Today is a hugely important day in the life of the London Underground, not that anyone's been especially keen to highlight this in advance. Way back in 2013 TfL announced that they were closing all their ticket offices and redeploying staff at stations as a result. More technology would be brought in, several jobs would be lost, and existing staff would find themselves in different roles potentially at a completely different station. It was called the Fit For The Future programme, and it's been working through behind the scenes ever since, with the closure of ticket offices merely the tip of the operational iceberg.

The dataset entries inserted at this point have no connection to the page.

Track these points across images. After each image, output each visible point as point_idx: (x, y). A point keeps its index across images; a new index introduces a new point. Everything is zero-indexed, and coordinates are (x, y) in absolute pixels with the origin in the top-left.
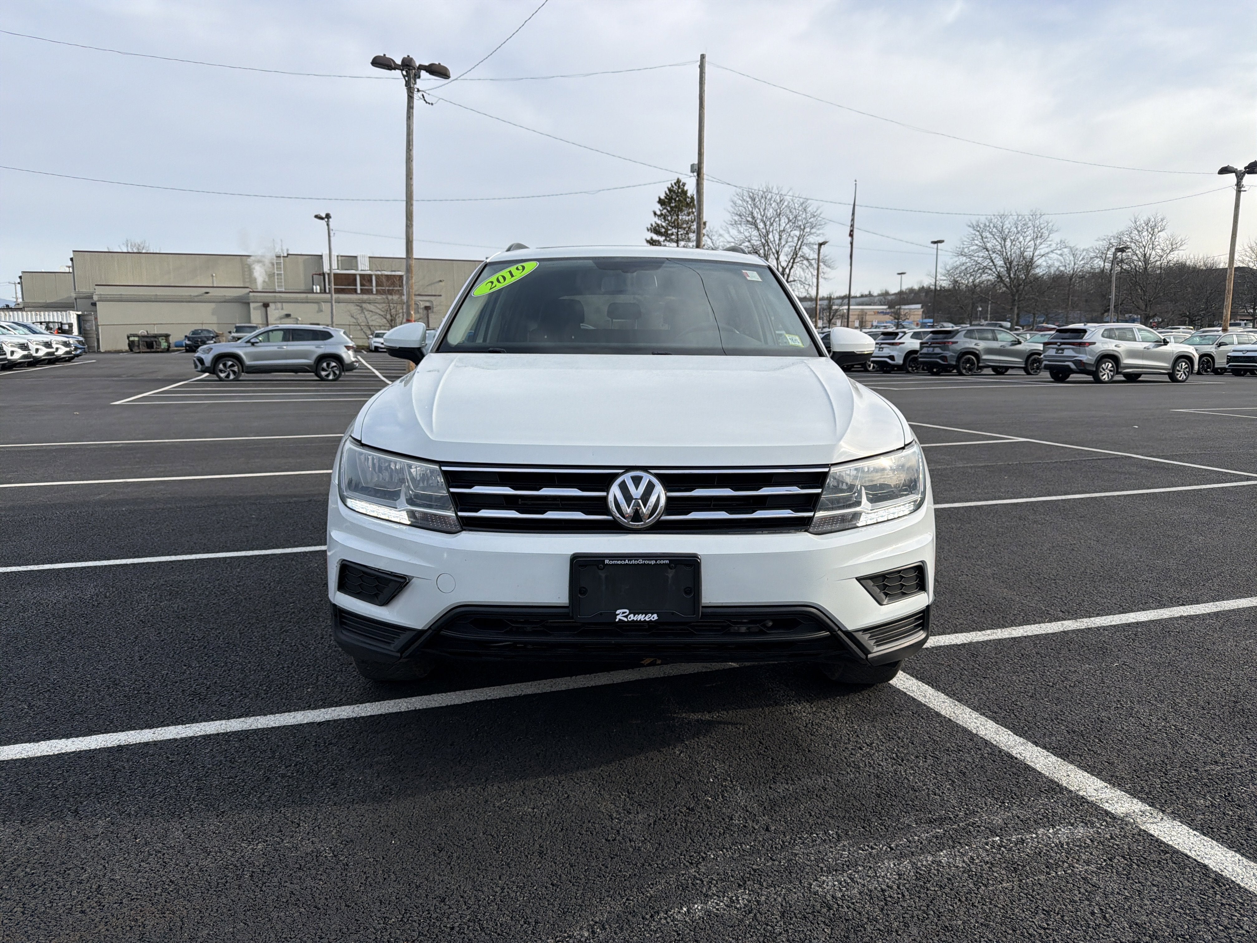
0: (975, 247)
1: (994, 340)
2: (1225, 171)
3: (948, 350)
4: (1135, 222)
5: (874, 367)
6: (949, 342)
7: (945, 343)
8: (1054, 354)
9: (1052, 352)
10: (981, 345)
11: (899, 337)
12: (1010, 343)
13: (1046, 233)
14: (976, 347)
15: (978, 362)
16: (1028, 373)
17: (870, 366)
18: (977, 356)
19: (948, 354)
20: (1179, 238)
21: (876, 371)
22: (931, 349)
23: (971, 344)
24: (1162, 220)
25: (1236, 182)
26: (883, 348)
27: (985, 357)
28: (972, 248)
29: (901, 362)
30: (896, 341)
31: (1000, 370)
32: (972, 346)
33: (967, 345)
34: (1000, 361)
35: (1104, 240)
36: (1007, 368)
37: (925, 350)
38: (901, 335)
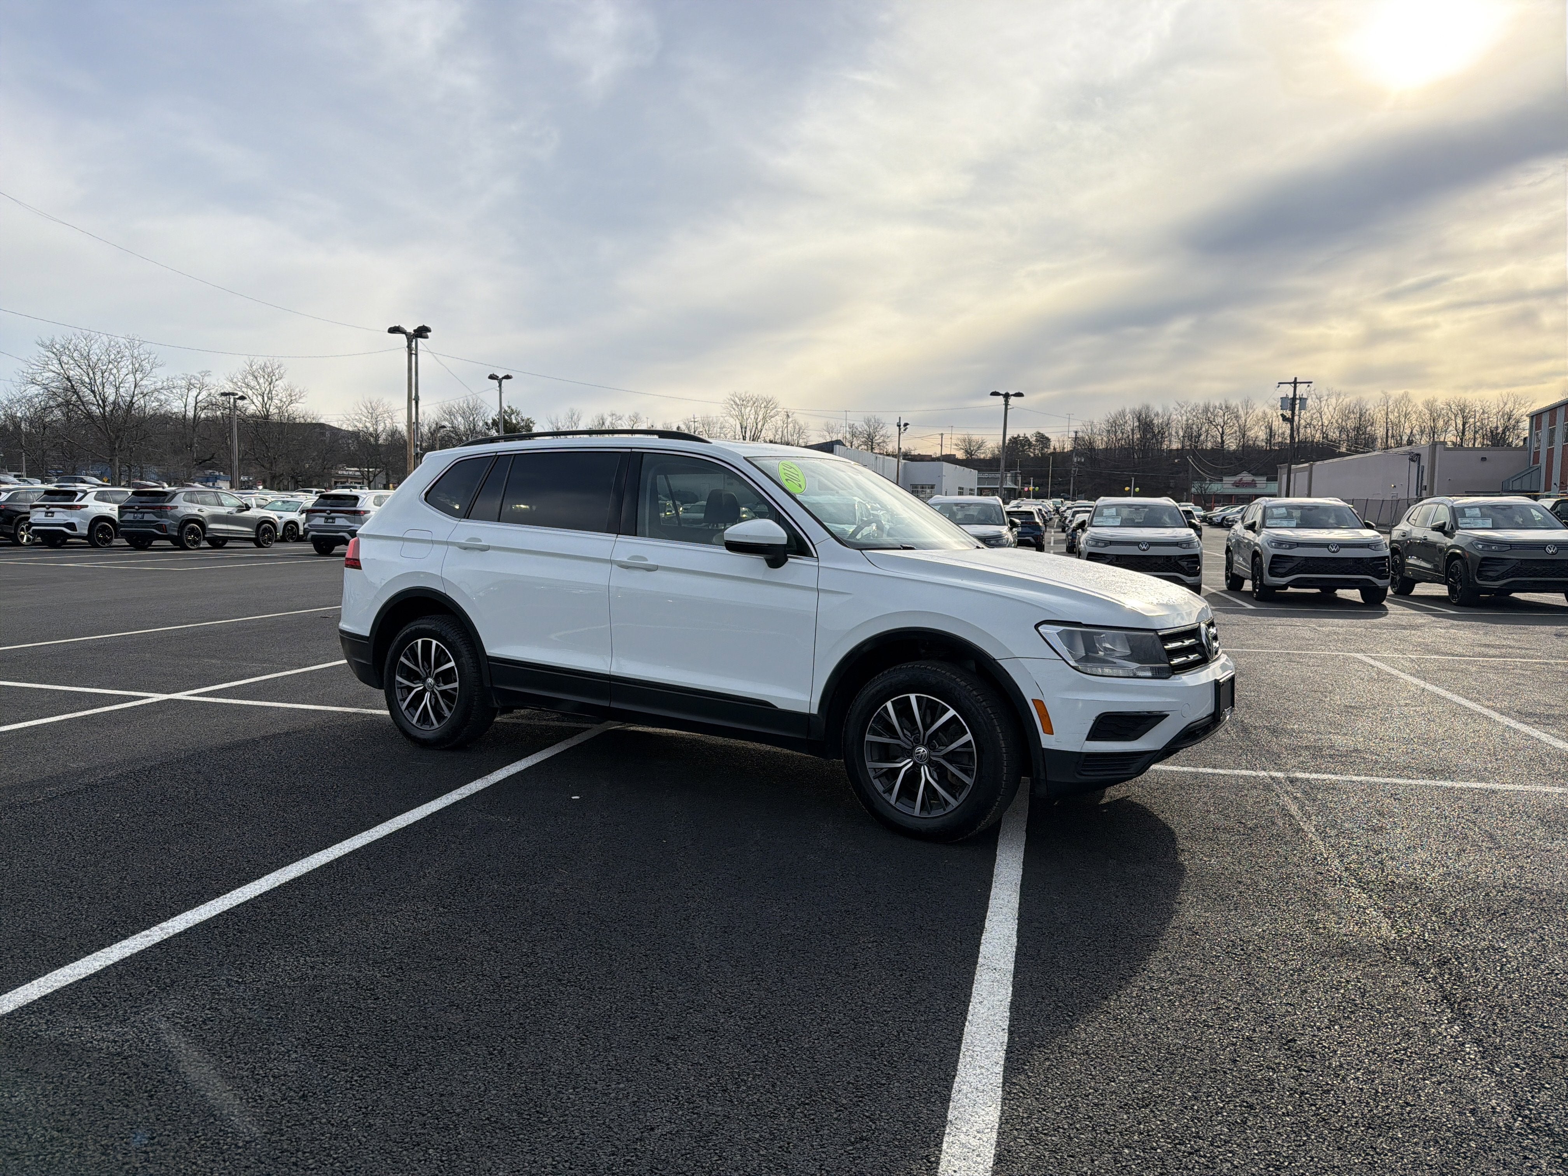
0: (51, 375)
1: (219, 505)
2: (395, 330)
3: (167, 517)
4: (251, 366)
5: (28, 539)
6: (166, 507)
7: (161, 507)
8: (323, 524)
9: (319, 521)
10: (207, 511)
11: (78, 498)
12: (236, 509)
13: (147, 367)
14: (200, 513)
15: (204, 533)
16: (259, 545)
17: (22, 537)
18: (202, 524)
19: (166, 522)
20: (297, 390)
21: (32, 544)
22: (140, 516)
23: (193, 509)
24: (279, 367)
25: (406, 344)
26: (53, 513)
27: (211, 526)
28: (46, 375)
29: (86, 532)
30: (75, 503)
31: (218, 542)
32: (195, 511)
33: (189, 511)
34: (228, 531)
35: (183, 379)
36: (225, 540)
37: (129, 517)
38: (80, 495)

And today is the day that the final model rolls out. A handful of guinea pig stations were selected to trial the new systems - specifically King's Cross St Pancras and the eastern end of the Central line - and they've been in live operation since 7th February. All the remaining stations switch over today, Sunday 3rd April, meaning the new station operating model is now in place across the entire Underground network.
The largest changes are to station-by-station allocation of staff. Previously platform and gateline staff tended to be based at a single station, but from now on that'll only be the case at the very largest stations and everyone else will be grouped across a wider area. There'll still be staff on duty at every station, but you won't always see the same familiar faces in the same location, and many stations will have fewer staff on duty than you've been used to.
This is also the day that day-to-day operation of tube stations becomes tablet-based. All frontline staff have now been issued with their very own iPad mini, and from today several processes at FftF stations can only be completed by using it. The new staff uniform has an iPad pocket for slipping the new device away, and staff have to ensure that their device is sufficiently charged at the start of every shift so it doesn't run out of battery. Bespoke apps created by TfL include Ticket Wizard (for sorting out fare-related issues), Station Log (for recording all activity at a station), Ticket Monitoring (for when ticket machines and gates need attention) and Fault Reporting (for recording faults such as damage to escalators and cracked roof tiles).
The aim is for staff to be more visible, more efficient and more customer-facing, and it's simply a by-product of the increased use of technology that fewer staff will be employed overall. You can read a bit more about the new system on this post from February, and a lot more on TfL's bespoke Fit For The Future website where aheckofalot of staff-oriented information has been placed in the public domain. You ought to be able to read a lot more about this across the media, because this is a very important change and will affect everyone's daily customer experience going forward. In the meantime, watch out for staffing and technology changes at your local station from today, because things are no longer being run the way they used to be.